= APPLY WHAT YOU READ =
1. In the excerpt on urban legends, whom did Coca-Cola employ in the early thirties to create images linking Santa Claus with Coke?
2. Please copy out everything from "1. Santa Claus" down to "and red robes." in the urban legends excerpt.

= EXCERPT PROVIDED =
In fact the legend has inspired many to request that their government or UN recognise Jedi as a genuine religion, but those requests has thus far gone unheeded since the Jedi "religion" is based on no apparent central beliefs, has no structure or central command and many people claiming to be "Jedi" are likely not serious and/or joking around.
4. Bloody MaryProbably the most prolific legend of all time is the assertion that chanting a name into a mirror a certain amount of times will summon that person who will typically kill either you or someone of your choice. This legend has circulated for decades, and the most popular is the Bloody Mary variant, where upon chanting her name 3 times into a mirror in a candlelit room will summon the witch Mary Worth who will appear in the mirror and kill the summoner.
Firmly established in modern folklore, the chanting names in the mirror genre has certainly inspired the film industry, with Urban Legends: Bloody Mary released in 2005, and the Candyman movie which uses the same chanting a name in the mirror plot.
3. Walt Disney’s Body is Frozen?This popular legend claims that upon dying from cancer back in 1966, Walt Disney requested his body be cryogenically frozen so he could be bought back to life in the future when the technology was available. This urban legend is completely false however. The legend may have sprung up due to the privacy surrounding the funeral arrangements of Walt Disney since he was an extremely private man, but there are verifiable documents that show that Disney was cremated and buried in a marked plot. There is no evidence, not any documents to show or even suggest that Disney was frozen or that he was even interested in the idea.
Further claims also suggest Walt Disney’s frozen corpse is hiding somewhere in Disney World. Needless to say, this is false.
2. The Daddy Long Legs is Extremely PoisonousThis hoax has been spurred along by various shows, websites and rumours claiming the legend to be true, when it is not. The Daddy Long Legs is not actually a specific creature, rather a descriptive term given to several different creatures depending on where you live. In the USA, it refers to a long legged arachnid bearing resemblance to a spider. In the UK it refers to a crane fly which have extremely short life spans and spend most of their lives bumping into walls and trying to fly straight. In Australia it refers to a spider dubbed the Cellar Spider. None of these creatures are poisonous however. The only version to actually have the capability of biting is the Australian version, but the bite is not dangerous.
1. Santa Claus was Invented by Coca-Cola
Some people STILL stand by this legend that the mystical figure Santa Claus was actually conceived by the Coca-Cola Corporation in the 1930s. In fact, what we know to be the modern Santa Claus was already established decades before. What actually happened was in the early thirties, Coca-Cola employed popular cartoonist Haddon Sundblom to create images that associated Santa Claus with Coke. However Santa Claus by this time had already evolved into a large jolly man with white whiskers and red robes.
Sundbloms images however became extremely iconic of Santa and Christmas in general and did manage to solidify the great man’s association with Christmas and may have helped to a smaller extent to harden his exact image into the mind of the public, which is probably why people get confused and claim Santa was created by Coca-Cola or at least Coca-Cola created the modern image of him. They did neither. Santa is the result of an evolution of ideas and no one company can claim they created him.

= PROVIDED MATERIAL =
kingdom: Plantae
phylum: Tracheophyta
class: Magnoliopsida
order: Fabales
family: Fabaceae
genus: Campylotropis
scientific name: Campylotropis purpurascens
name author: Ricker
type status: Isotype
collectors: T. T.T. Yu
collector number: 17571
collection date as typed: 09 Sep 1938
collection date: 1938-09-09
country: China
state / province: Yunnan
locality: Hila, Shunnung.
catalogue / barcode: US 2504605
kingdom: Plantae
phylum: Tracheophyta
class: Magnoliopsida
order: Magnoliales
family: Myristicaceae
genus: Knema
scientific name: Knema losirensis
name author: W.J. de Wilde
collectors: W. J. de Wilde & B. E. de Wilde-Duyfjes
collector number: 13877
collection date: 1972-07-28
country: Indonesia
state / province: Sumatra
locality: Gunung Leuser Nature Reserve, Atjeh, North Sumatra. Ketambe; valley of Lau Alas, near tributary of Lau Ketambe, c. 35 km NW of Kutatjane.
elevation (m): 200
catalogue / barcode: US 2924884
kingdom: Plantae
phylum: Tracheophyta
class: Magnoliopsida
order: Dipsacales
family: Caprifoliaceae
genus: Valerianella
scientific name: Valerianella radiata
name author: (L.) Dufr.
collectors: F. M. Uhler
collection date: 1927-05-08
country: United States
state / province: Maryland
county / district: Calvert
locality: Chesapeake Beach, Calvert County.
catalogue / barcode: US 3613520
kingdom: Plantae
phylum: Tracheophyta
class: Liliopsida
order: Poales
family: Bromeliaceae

= SOLVED TASKS =
1. Popular cartoonist Haddon Sundblom.

2.
1. Santa Claus was Invented by Coca-Cola
Some people STILL stand by this legend that the mystical figure Santa Claus was actually conceived by the Coca-Cola Corporation in the 1930s. In fact, what we know to be the modern Santa Claus was already established decades before. What actually happened was in the early thirties, Coca-Cola employed popular cartoonist Haddon Sundblom to create images that associated Santa Claus with Coke. However Santa Claus by this time had already evolved into a large jolly man with white whiskers and red robes.